In servers we can see how CMT designs scale badly, because once AMD tried to go over 4 modules they could achieve only paltry clocks, while Intel could get much higher clocks of their big die parts. While here on the forums people are claiming for 8 core Steamroller, Intel has 12 core/24 threads parts that would mop the floor with AMD chips in whatever multithreaded task you can think of, and even the 8C parts would be enough to hold the line against whatever AMD throws at them. AMD can only look for the poor scaling of their designs to blame for their server debacle.

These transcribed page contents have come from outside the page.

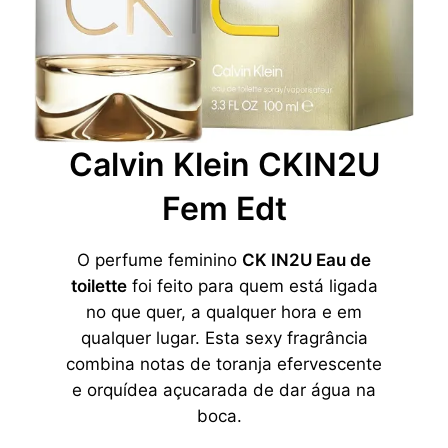
Calvin Klein CKIN2U
Fem Edt
O perfume feminino
CK IN2U Eau de
toilette
foi feito para quem está ligada
no que quer, a qualquer hora e em
qualquer lugar. Esta sexy fragrância
combina notas de toranja efervescente
e orquídea açucarada de dar água na
boca.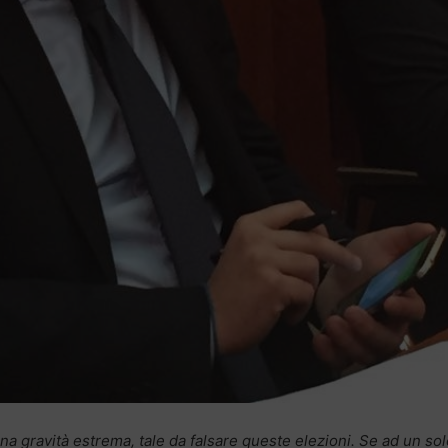
a gravità estrema, tale da falsare queste elezioni. Se ad un sol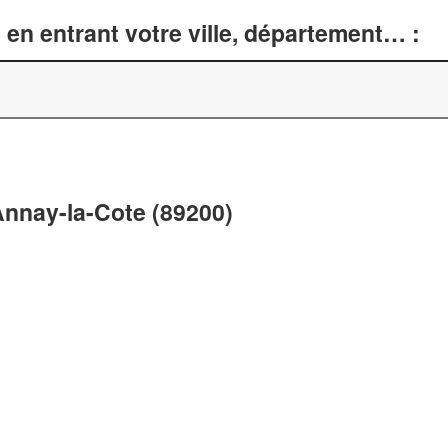
en entrant votre ville, département… :
Annay-la-Cote (89200)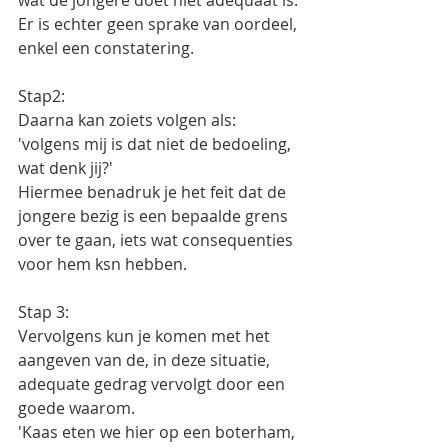
wat de jongere doet niet adequaat is. 
Er is echter geen sprake van oordeel, 
enkel een constatering. 
Stap2: 
Daarna kan zoiets volgen als: 
'volgens mij is dat niet de bedoeling, 
wat denk jij?' 
Hiermee benadruk je het feit dat de 
jongere bezig is een bepaalde grens 
over te gaan, iets wat consequenties 
voor hem ksn hebben. 
Stap 3: 
Vervolgens kun je komen met het 
aangeven van de, in deze situatie, 
adequate gedrag vervolgt door een 
goede waarom. 
'Kaas eten we hier op een boterham, 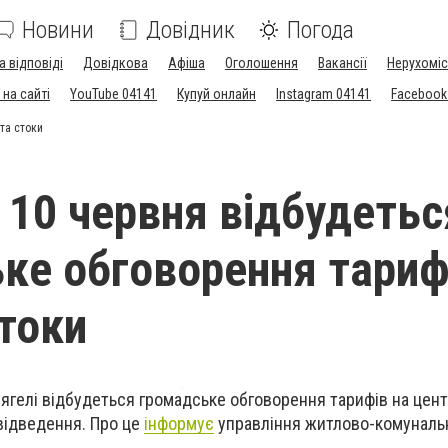
Новини
Довідник
Погода
а відповіді
Довідкова
Афіша
Оголошення
Вакансії
Нерухоміс
на сайті
YouTube 04141
Купуй онлайн
Instagram 04141
Facebook
та стоки
і 10 червня відбудетьс
ке обговорення тариф
стоки
Звягелі відбудеться громадське обговорення тарифів на цен
відведення. Про це
інформує
управління житлово-комуналь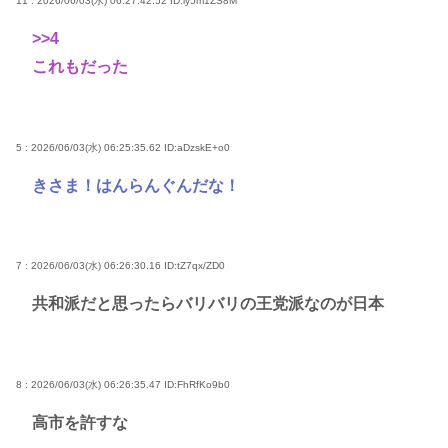
11 : 2026/06/03(水) 06:27:42.52
ID:iy5m1ZS8M
>>4
これもだった
5 : 2026/06/03(水) 06:25:35.62
ID:aDzskE+o0
きさま！はんらんぐんだな！
7 : 2026/06/03(水) 06:26:30.16
ID:tZ7qx/ZD0
共和派だと思ったらバリバリの王党派なのが日本
8 : 2026/06/03(水) 06:26:35.47
ID:FhRfKo9b0
高市を許すな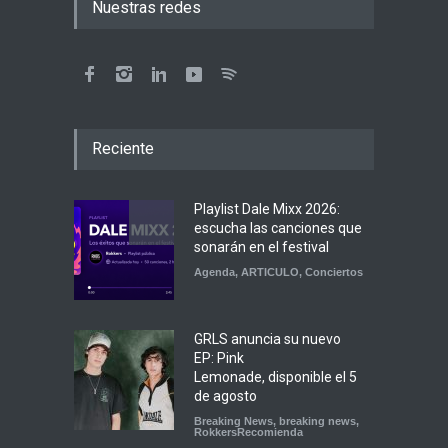
Nuestras redes
Reciente
Playlist Dale Mixx 2026:
escucha las canciones que
sonarán en el festival
Agenda
,
ARTICULO
,
Conciertos
GRLS anuncia su nuevo
EP: Pink
Lemonade, disponible el 5
de agosto
Breaking News
,
breaking news
,
RokkersRecomienda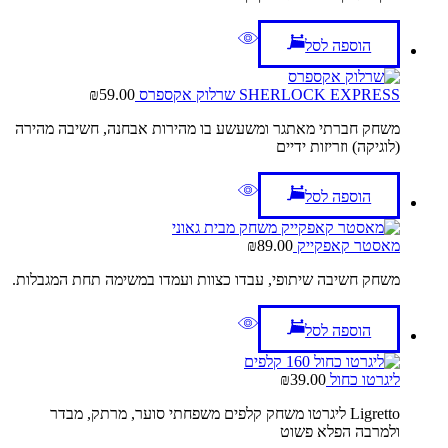
הוספה לסל
SHERLOCK EXPRESS שרלוק אקספרס
59.00
₪
משחק חברתי מאתגר ומשעשע בו מהירות אבחנה, חשיבה מהירה
(לוגיקה) וזריזות ידיים
הוספה לסל
מאסטר קאפקייק
89.00
₪
משחק חשיבה שיתופי, עבדו כצוות ועמדו במשימה תחת המגבלות.
הוספה לסל
ליגרטו כחול
39.00
₪
Ligretto ליגרטו משחק קלפים משפחתי סוער, מרתק, מבדר
ולמרבה הפלא פשוט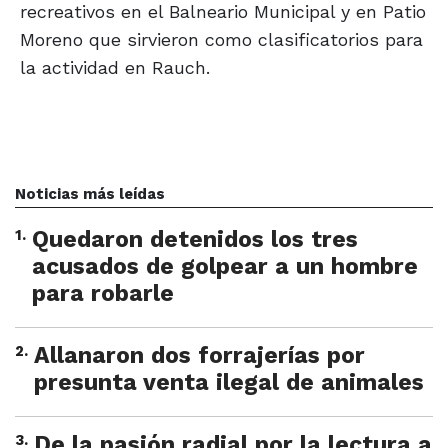
recreativos en el Balneario Municipal y en Patio
Moreno que sirvieron como clasificatorios para
la actividad en Rauch.
Noticias más leídas
1
.
Quedaron detenidos los tres
acusados de golpear a un hombre
para robarle
2
.
Allanaron dos forrajerías por
presunta venta ilegal de animales
3
.
De la pasión radial por la lectura a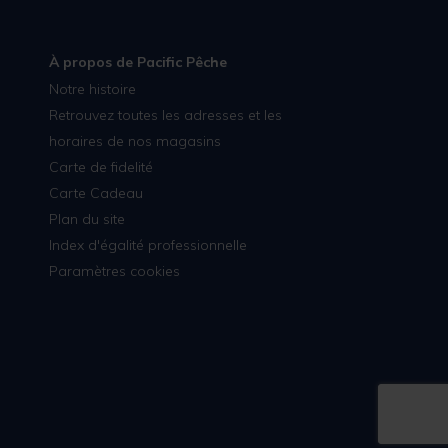
À propos de Pacific Pêche
Notre histoire
Retrouvez toutes les adresses et les
horaires de nos magasins
Carte de fidelité
Carte Cadeau
Plan du site
Index d'égalité professionnelle
Paramètres cookies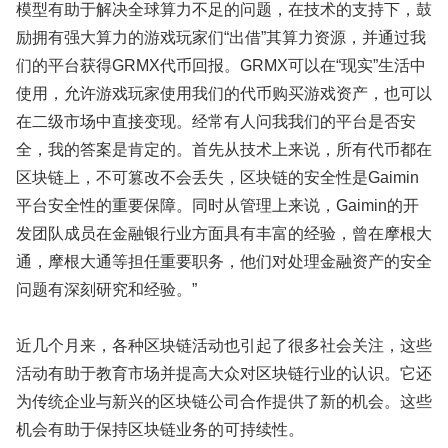
模型有助于解决全球算力不足的问题，在技术的支持下，鼓
励拥有强大算力的游戏玩家们“出借”其算力资源，并通过我
们的平台获得GRMX代币回报。GRMX可以在“现实”生活中
使用，允许游戏玩家使用我们的代币购买游戏资产，也可以
在二级市场中直接变现。经常有人问我我们的平台是否安
全，我的答案是肯定的。首先从技术上来说，所有代币都在
区块链上，不可篡改不会丢失，区块链的安全性是Gaimin
平台安全性的重要保障。同时从管理上来说，Gaimin的开
发团队成员在金融银行业方面具有丰富的经验，曾在摩根大
通，摩根大通等担任重要职务，他们对处理金融资产的安全
问题有深刻研究和经验。”
近几个月来，各种区块链活动也引起了很多社会关注，这些
活动有助于教育市场并提高大众对区块链行业的认识。它还
为传统企业与新兴的区块链公司合作提供了新的机会。这些
机会有助于保持区块链业务的可持续性。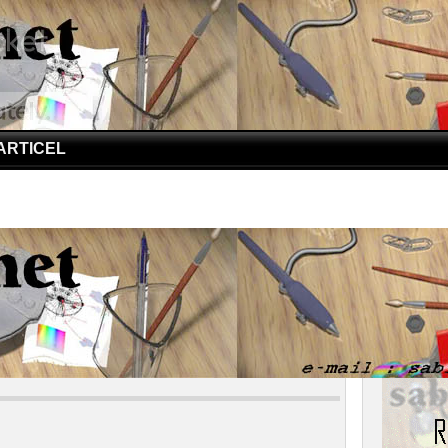
ARTICEL
oogle
erang Google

And speaking about sharing... SMT is about sharing *all* resources of the core, while CMT is about sharing just a few of the resources. Intel (and IBM, and Sun, and everyone with SMT) can go huge on core resources and IPC because the resources will be used by more than one thread at a given time, while AMD cannot, because if they go huge on core resources it might end up with only added leakage while the core sits still for lack of threads. This is the reason for the anemic core (which they tried to compensate with high clocks), and this is why you cannot expect much IPC from AMD parts(I'll really save that 90% post for the posterity). CMT ends up delivering a much more inflexible processor than CMT, one that only shines when there are a lot of light threads on the fly, and sucks at everything else.